TEXT UNDER STUDY:
______
The other dilemma may be in the management of retained intraocular foreign body. RIOFB is defined as intraocularly retained, unintentional projectiles and require urgent diagnosis and treatment to prevent blindness or globe loss [9]. IOFB accounts for 16-40% of ocular injuries [10]. Most of the ocular trauma with RIOFB is work-related and is common among young males. Hammering is the most common mode of ocular injury [11] and metallic foreign bodies are the most common type of FB [12]. The ocular damage caused by FB is related to the mode of injury, nature of the IOFB, and associated complications such as vitreous loss and retinal damage [13]. Therefore, a thorough evaluation for RIOF is essential in case of an ocular injury. Not all FB can be detected on ocular slit lamp bio microscopic examination and indirect ophthalmoscopy. Ocular ultrasound B-scan gives real-time imaging and has specificity and sensitivity of 98.87% and 91.5% respectively in ocular trauma [14]. The detection rate of metallic FB on X-ray orbit (AP and lateral view) is 90%, 70% for glass FB, and 0-15% for others. NCCT orbit is highly sensitive with a detection rate of approximately 100% for a metallic foreign body of >0.5mm [14]. The nature of FB can also be determined using the Hounsfield unit (HU). MRI is useful in identifying glass and wooden foreign bodies and should be done once the presence of metallic FB has been ruled out.

Strategic management of RIOFB is essential. Once life- threatening conditions are ruled out following trauma, immediate primary repair of the ocular perforation is indicated to salvage the eye and reduce the risk of infection. As the risk of post-traumatic endophthalmitis is high with RIOFB (relative risk of 6.9-16.5) [15], topical and systemic antibiotics are started immediately. Intravitreal/ intracameral broad-spectrum antibiotics must be injected prophylactically after the primary repair [16]. The timing for removal of RIOFB depends on the general medical status of the patient, composition of FB, and availability of trained personnel and operating instrument. Immediate removal of RIOFB is indicated if there are signs of endophthalmitis. Otherwise, one can wait for corneal edema to get resolved, inflammation to reduce and ocular tissue to gain strength.

There are various strategies for the removal of RIOFB based on the location, nature, and size of FB. For FB located in the AC, it can be removed using serrated forceps or an ocular magnet. Small FB (1mm) in the posterior chamber can be removed using an internal magnet or vitrectomy cutter. Foreign bodies of 1-3mm size can be removed using intraocular forceps, internal magnets, or basket forceps. A larger FB of 3-5mm can be removed using diamond- coated forceps, and an internal magnet after enlarging the sclerotomy wound [8] foreign body of more than 5mm size is removed from making a limbal incision or scleral tunnel. IOFB should be freed from the vitreous before its removal. Laser around intraretinal foreign body should be done before its removal. Peripheral retina is inspected for any retinal break after removal of RIOFB.

Conclusion

All ocular traumas are ophthalmic emergencies which must be evaluated and treated promptly. The presence of any RIOFB should be evaluated in order to decide the further course of treatment. Strategic and timely intervention is essential to salvage the eye and vision and to prevent the development of post-traumatic endophthalmitis.

Acknowledgement

We would like to thank our cornea and retina teams for prompt but detailed examination and apt management of the patient. We would like to especially acknowledge Dr. Tulika Chauhan for her expertise in primary laceration repair. We would also like to extend our thanks to Dr. Obuli Ramachandran and Dr. Gauri Khare for their proficient management of RIOFB. This research would not have been complete without the help and guidance from Dr. Sagarika Patyal. We would like to thank the nursing staff, OT technicians and the entire team at Centre for Sight for their cooperation.
______
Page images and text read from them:

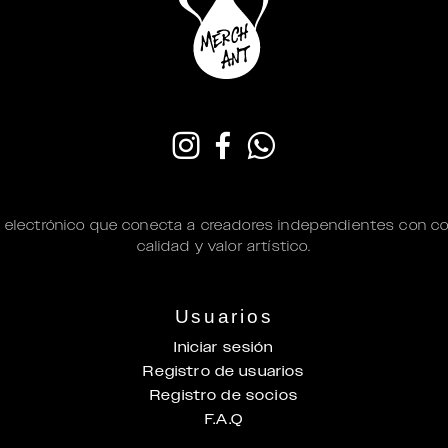
 electrónico que conecta a creadores independientes con c
calidad y valor artístico.
Usuarios
Iniciar sesión
Registro de usuarios
Registro de socios
F.A.Q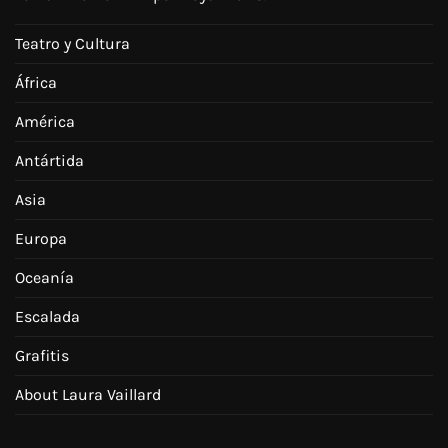
Teatro y Cultura
África
América
Antártida
Asia
Europa
Oceanía
Escalada
Grafitis
About Laura Vaillard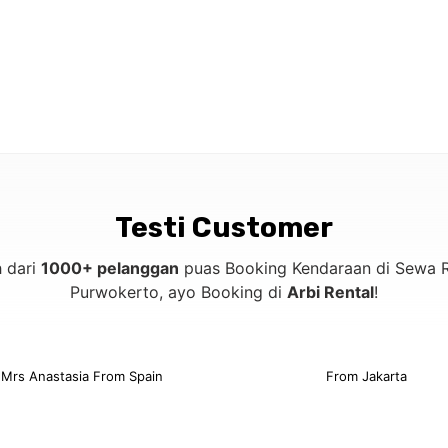
Testi Customer
h dari
1000+ pelanggan
puas Booking Kendaraan di Sewa R
Purwokerto, ayo Booking di
Arbi Rental
!
Mrs Anastasia From Spain
From Jakarta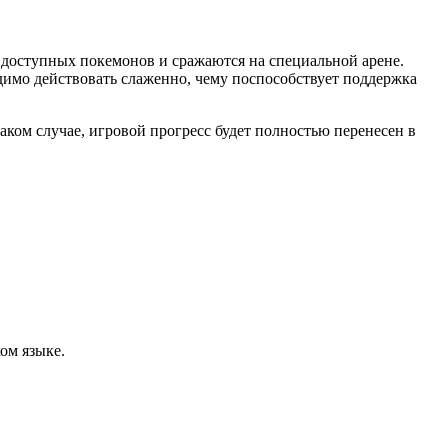
 доступных покемонов и сражаются на специальной арене.
одимо действовать слаженно, чему поспособствует поддержка
аком случае, игровой прогресс будет полностью перенесен в
ом языке.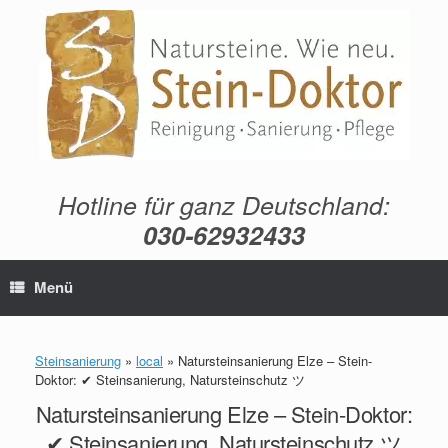
Zum
Inhalt
springen
Hotline für ganz Deutschland:
030-62932433
Menü
Steinsanierung
»
local
»
Natursteinsanierung Elze – Stein-
Doktor: ✔ Steinsanierung, Natursteinschutz ツ
Natursteinsanierung Elze – Stein-Doktor:
✔ Steinsanierung, Natursteinschutz ツ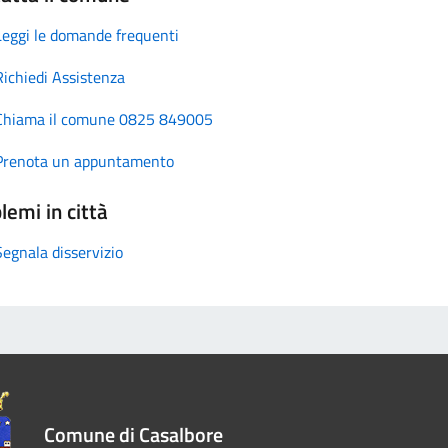
Leggi le domande frequenti
Richiedi Assistenza
Chiama il comune 0825 849005
Prenota un appuntamento
lemi in città
Segnala disservizio
Comune di Casalbore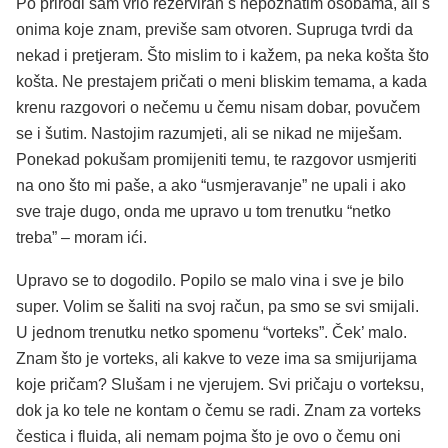
Po prirodi sam vrlo rezerviran s nepoznatim osobama, ali s
onima koje znam, previše sam otvoren. Supruga tvrdi da
nekad i pretjeram. Što mislim to i kažem, pa neka košta što
košta. Ne prestajem pričati o meni bliskim temama, a kada
krenu razgovori o nečemu u čemu nisam dobar, povučem
se i šutim. Nastojim razumjeti, ali se nikad ne miješam.
Ponekad pokušam promijeniti temu, te razgovor usmjeriti
na ono što mi paše, a ako “usmjeravanje” ne upali i ako
sve traje dugo, onda me upravo u tom trenutku “netko
treba” – moram ići.
Upravo se to dogodilo. Popilo se malo vina i sve je bilo
super. Volim se šaliti na svoj račun, pa smo se svi smijali.
U jednom trenutku netko spomenu “vorteks”. Ček’ malo.
Znam što je vorteks, ali kakve to veze ima sa smijurijama
koje pričam? Slušam i ne vjerujem. Svi pričaju o vorteksu,
dok ja ko tele ne kontam o čemu se radi. Znam za vorteks
čestica i fluida, ali nemam pojma što je ovo o čemu oni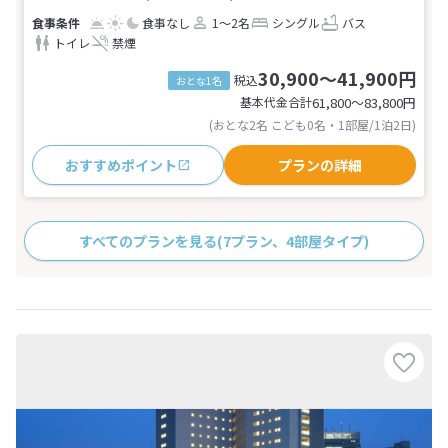
食事なし
1～2名
シングル
バス
トイレ
禁煙
30,900～41,900円
税込
おとな1名
基本代金合計
61,800〜83,800
円
(おとな2名 こども0名・1部屋/1泊2日)
おすすめポイント
プランの詳細
すべてのプランを見る
(7プラン、4部屋タイプ)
______
EXERCISE DIRECTIONS:
Answer these from the text on retained intraocular foreign bodies:
(a) What is the most common mode of ocular injury?
(b) What relative risk of post-traumatic endophthalmitis is given for retained intraocular foreign bodies?
(c) How is a foreign body of more than 5mm removed?
The records are drawn from a separate source.

ANSWER TO THIS EXERCISE:
(a) Hammering.
(b) 6.9-16.5.
(c) Through a limbal incision or scleral tunnel.